■ **REQUIRED ACTION**
Quote the collaborative inquiry post word for word, between "Last year, I" and "this before: Powerful.", inclusive.
EXERCISE TEXT below:
Monthly Archives: June 2014

The Collaborative Inquiry. Still Messy.

Ah, the collaborative inquiry…

What is not lacking is the creativity or the knowledge to begin this work, and, in truth, much of it has been initiated already. What may be lacking, however, is the energy, discipline, and patience to study what is involved in the transformation and the courage to test our capacity for commitment to sustain such change.  -Emihovich, C., & Battaglia, C. (2000). Creating cultures for collaborative inquiry: new challenges for school leaders. International Journal of Leadership in Education. 3(3), 225-238. Taylor and Francis Ltd.

Last year, I was part of a teacher collaborative inquiry with a grade 2, 5, and 6 teacher. It was a time of firsts. We had never worked cross panel before. We had never belonged to a Collaborative Inquiry (CI) before. LLCI Glogster We had never dabbled with student inquiry before. We had  never made our thinking visible to our colleagues before. We had never presented our learning at a regional Ministry of Education event (Leaders of Literacy Collaborative Inquiry) before. I did write a post about our LLCI, and although it captures a snapshot of teacher learning, it does not capture the process. But, I can tell you that we had never had a professional learning experience like this before: Powerful.

This year, I have been part of a high school CI that has had its share of firsts, too. For some, it was the first time observing another teacher; for others, it was the first go at student-teacher conferences. We tackled the question

What is the impact of explicitly teaching reading strategies on students’ ability to comprehend complex text?

Here is a summary of our process and our learning:

http://prezi.com/embed/to2a7dj8cdpw/?bgcolor=ffffff&lock_to_path=0&autoplay=0&autohide_ctrls=0&features=undefined&disabled_features=undefined

 

Again a powerful learning experience.

That final note in the reflective video in the above Prezi is the thinking that moved us into our second CI of the year. How might we support students in knowing how to make their own decisions in their learning? How might we help students identify which strategy is the right one to tackle the task before them, and what tools will help them?
End of EXERCISE TEXT.
EXCERPTED RECORDS below:
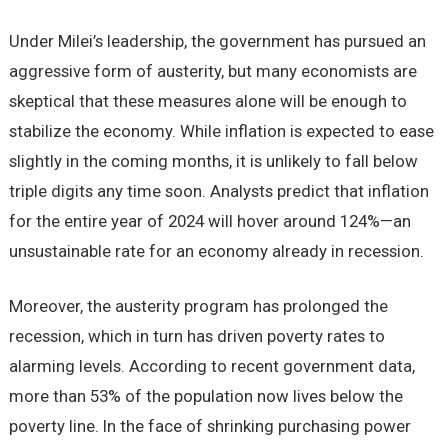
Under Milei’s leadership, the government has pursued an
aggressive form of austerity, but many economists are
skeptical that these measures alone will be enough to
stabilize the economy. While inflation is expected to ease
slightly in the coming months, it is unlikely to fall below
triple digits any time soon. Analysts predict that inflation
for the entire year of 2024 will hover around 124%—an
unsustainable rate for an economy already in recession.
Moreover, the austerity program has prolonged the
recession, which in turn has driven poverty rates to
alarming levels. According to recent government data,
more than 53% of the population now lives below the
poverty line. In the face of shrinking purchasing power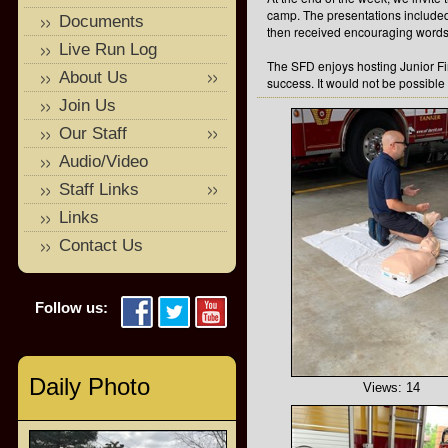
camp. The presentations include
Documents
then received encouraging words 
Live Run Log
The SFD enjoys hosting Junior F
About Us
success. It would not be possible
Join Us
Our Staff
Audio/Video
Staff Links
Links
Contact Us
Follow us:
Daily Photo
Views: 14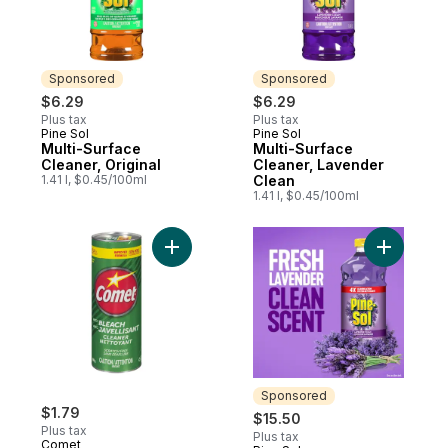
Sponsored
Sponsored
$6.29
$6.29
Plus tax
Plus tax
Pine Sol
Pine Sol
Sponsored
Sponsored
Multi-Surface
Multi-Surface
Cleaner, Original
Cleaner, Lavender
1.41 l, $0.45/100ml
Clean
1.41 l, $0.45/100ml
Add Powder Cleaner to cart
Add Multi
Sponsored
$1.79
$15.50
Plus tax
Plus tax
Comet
End of EXCERPTED RECORDS.
EXCERPTED RECORDS below:
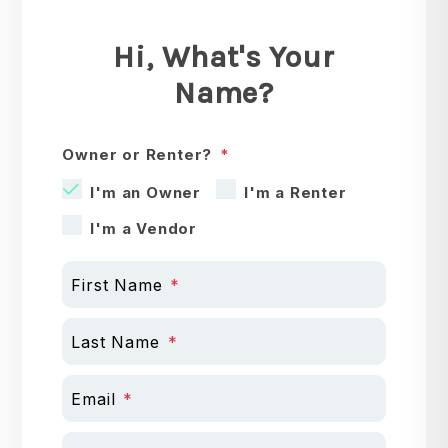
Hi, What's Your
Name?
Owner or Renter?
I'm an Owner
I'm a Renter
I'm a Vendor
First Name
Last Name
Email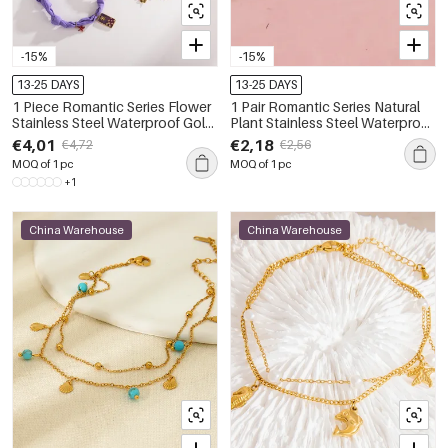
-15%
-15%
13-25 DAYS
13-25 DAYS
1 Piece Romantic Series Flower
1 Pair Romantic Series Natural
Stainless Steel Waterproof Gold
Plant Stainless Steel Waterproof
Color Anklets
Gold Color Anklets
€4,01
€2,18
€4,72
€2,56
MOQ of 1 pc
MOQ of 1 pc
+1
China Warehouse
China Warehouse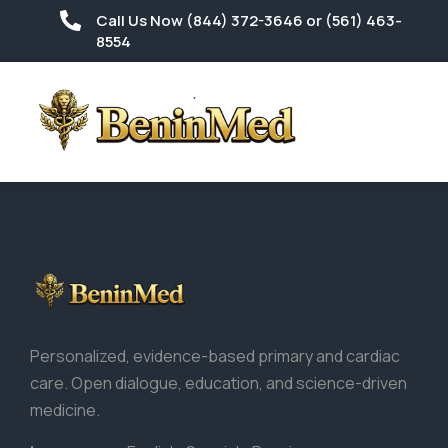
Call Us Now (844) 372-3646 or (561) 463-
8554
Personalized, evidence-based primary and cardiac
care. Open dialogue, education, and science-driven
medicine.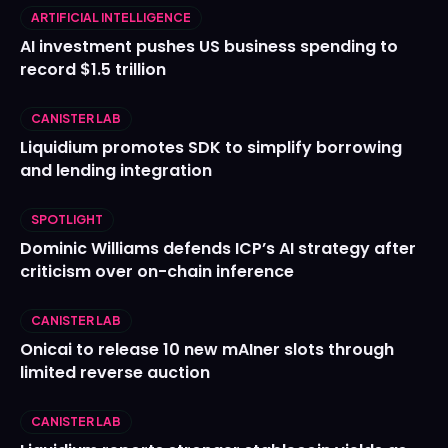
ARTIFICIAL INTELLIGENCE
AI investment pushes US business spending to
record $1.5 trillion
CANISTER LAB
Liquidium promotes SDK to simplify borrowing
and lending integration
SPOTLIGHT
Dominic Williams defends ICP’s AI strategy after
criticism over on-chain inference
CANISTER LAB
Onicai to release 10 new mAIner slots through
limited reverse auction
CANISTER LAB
End of EXCERPTED RECORDS.
■ **EXERCISE RESULT**
Last year, I was part of a teacher collaborative inquiry with a grade 2, 5, and 6 teacher. It was a time of firsts. We had never worked cross panel before. We had never belonged to a Collaborative Inquiry (CI) before. LLCI Glogster We had never dabbled with student inquiry before. We had  never made our thinking visible to our colleagues before. We had never presented our learning at a regional Ministry of Education event (Leaders of Literacy Collaborative Inquiry) before. I did write a post about our LLCI, and although it captures a snapshot of teacher learning, it does not capture the process. But, I can tell you that we had never had a professional learning experience like this before: Powerful.